### What is asked
Reproduce verbatim the passage of the text below on sub-millisecond VM sandboxes that lies between "Sub-Millisecond VM Sandboxes: Applying" and "initialized and waiting.", inclusive.

Sub-Millisecond VM Sandboxes: Applying fork() Semantics at the Hypervisor Level
Source: hackernews
The serverless cold-start problem is well-trodden territory, but most solutions attack it from the wrong end. You can optimize container images, trim dependencies, use provisioned concurrency, or switch to a compiled language. Fewer approaches go one level deeper and apply fork() semantics to the entire virtual machine.
That is the core idea behind zeroboot, a project by Adam Miribyan published in March 2026. It uses Firecracker microVMs not as lightweight containers to boot per-request, but as a substrate to snapshot once and then clone repeatedly using Copy-on-Write memory. The result is sandbox startup in under a millisecond, with Python and numpy already initialized and waiting.

### Material
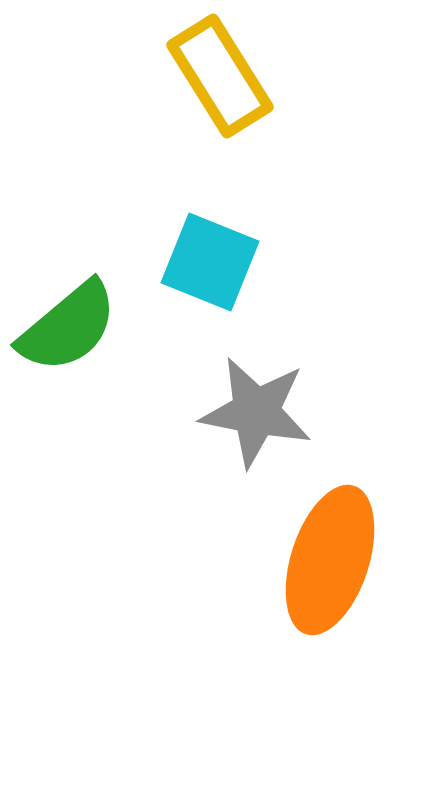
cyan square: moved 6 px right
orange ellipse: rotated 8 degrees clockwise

### Exercise solution
Sub-Millisecond VM Sandboxes: Applying fork() Semantics at the Hypervisor Level
Source: hackernews
The serverless cold-start problem is well-trodden territory, but most solutions attack it from the wrong end. You can optimize container images, trim dependencies, use provisioned concurrency, or switch to a compiled language. Fewer approaches go one level deeper and apply fork() semantics to the entire virtual machine.
That is the core idea behind zeroboot, a project by Adam Miribyan published in March 2026. It uses Firecracker microVMs not as lightweight containers to boot per-request, but as a substrate to snapshot once and then clone repeatedly using Copy-on-Write memory. The result is sandbox startup in under a millisecond, with Python and numpy already initialized and waiting.